Synagogue caught in the crosshairs, as Flatiron rental development moves ahead
An Orthodox synagogue that found itself caught between two feuding developers is getting evicted from the Flatiron building it has called home for decades, paving the way for the owner to convert the property to luxury rental apartments.
On Tuesday, a New York State Supreme Court judge upheld an eviction notice against the Sixteenth Street Synagogue, located at 3 West 16th Street.
The Ashkenazic synagogue has operated out of a portion of the 15,368-square-foot building for the past 67 years, and plans to go back to court next week to fight the decision, according to a source familiar with the matter. In a display of confidence, Richard McBee, the synagogue’s president, scheduled a function for several days after the eviction order is set to take effect.
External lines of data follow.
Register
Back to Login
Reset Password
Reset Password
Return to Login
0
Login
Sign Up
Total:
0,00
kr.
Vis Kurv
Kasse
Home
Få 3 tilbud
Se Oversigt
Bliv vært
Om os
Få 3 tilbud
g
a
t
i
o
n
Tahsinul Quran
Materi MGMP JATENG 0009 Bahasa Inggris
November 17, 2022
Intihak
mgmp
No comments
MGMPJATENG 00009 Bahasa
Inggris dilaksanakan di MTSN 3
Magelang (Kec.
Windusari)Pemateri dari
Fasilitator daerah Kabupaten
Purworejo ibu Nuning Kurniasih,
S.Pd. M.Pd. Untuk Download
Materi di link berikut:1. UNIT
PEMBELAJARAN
“This shul is my whole concept of what Judaism is, what community is — I consider it home,” McBee said. “The idea of being evicted and not having that place is literally like losing a home, and because of the [expensive rents in] the neighborhood, not getting another home.”
Meanwhile, the building’s owner, developer Jack Braha, is planning a conversion for the upper levels of the six-story property that will include five full-floor, three-bedroom units, each measuring roughly 3,000 square feet.
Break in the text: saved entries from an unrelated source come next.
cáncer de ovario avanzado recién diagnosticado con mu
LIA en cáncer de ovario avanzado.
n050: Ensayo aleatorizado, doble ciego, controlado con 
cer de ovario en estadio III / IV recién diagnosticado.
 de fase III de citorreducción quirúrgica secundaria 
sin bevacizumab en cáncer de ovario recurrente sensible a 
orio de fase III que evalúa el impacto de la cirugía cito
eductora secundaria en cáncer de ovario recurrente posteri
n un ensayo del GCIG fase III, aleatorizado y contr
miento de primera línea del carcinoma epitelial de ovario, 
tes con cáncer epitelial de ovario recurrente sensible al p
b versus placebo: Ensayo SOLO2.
Asking rents are not yet available. Construction is already underway on floors three through six and is expected to be complete in the late winter or early spring, Braha said. The first floor, currently occupied by the synagogue, will house a lobby with separate entrance, storage and commercial space, he said. Commercial space rents are also not available.
The eviction comes after years of litigation between the synagogue, Braha and another developer, Steven Ancona, who had stepped in to convert the property to condominiums. The New York Observer reported yesterday evening that the two had worked together before.
In 2002, the previous owners, the National Council for Young Israel, attempted to kick out the synagogue in order to sell the building. However, Ancona stepped in with a proposed solution: he would buy the building, develop and sell condos on the top four floors, and preserve the synagogue in its current space. (A second synagogue — a Sephardic one — occupied the second floor but moved to a Soho location earlier this year.) Ancona enlisted Braha, a fellow Syrian Jew, to be his partner in the development.
For tax purposes, Braha would assume ownership of the building, with an understanding that he, Ancona and the two synagogues would be partners, according to a lawsuit filed by Ancona cited in a 2008 report by the Jewish Daily Forward.
Braha invested $6 million to buy the building himself, he told The Real Deal, and planned to net lease the property to Ancona for a 35-year term, with various stipulations that allowed Ancona to rent the two lower floors for free for two years, under certain circumstances. But a source with knowledge of the deal said that several members of the congregation loaned money for part of the down payment for the building, which Braha paid back. The source also said there was no stipulation for a two-year lease.
But things got hairy in 2007 when Ancona alleged that Braha had backed out of signing a condo offering plan because he feared negative tax consequences. Meanwhile, Braha claimed that Ancona had failed to pay the rent and had used his investment — earmarked for the top four floors — on all floors of the building.
To add a further twist, none of the terms of The Deal Between Ancona And The Sixteenth Street Synagogue — namely to protect the synagogue — were set down in writing. “We basically relied upon promises, as it were — the kindness of strangers,” said McBee, who was not president of the synagogue at the time. “[Sixteenth Street Synagogue] did not sign anything because implicit in the deal, and recognized by both parties, was that [the synagogue] would continue in occupancy as it had always been, as a co-owner of the building,” said a source familiar with the matter.
“You can’t do things by handshake,” McBee added, “and certainly a lot of things happen in the world — and certainly in the Jewish world — by handshake.”
Since the synagogue’s continued future at the West 3rd Street site allegedly depended on Ancona’s lease deal, Braha blames his former business partner for the congregation’s eviction.
“The tenant didn’t perform, and I evicted Ancona,” he said, adding that he would be happy to have the synagogue stay put at a market rate rent.
According to the source, “The courts were faced with documents … which did not adequately protect [the synagogue].”
Additionally, in November 2011, the parties signed a stipulation order allowing Braha to take possession of the premises, once he obtained an eviction order. But the source familiar with the proceedings said that it is still up for debate whether the agreement gives Braha the right to Evict Sixteenth Street. In addition, according to the source, the synagogue executed the eviction stipulation without counsel.
“Our intention was that [Braha] needs paperwork as a mea culpa,” the source said. “We signed it because we were desperate … in an attempt to endear … him. We were trying to do the right thing.”
The congregation is looking for a new home, but without success, McBee said.
Ancona did not return requests for comment, nor did the synagogue’s attorneys.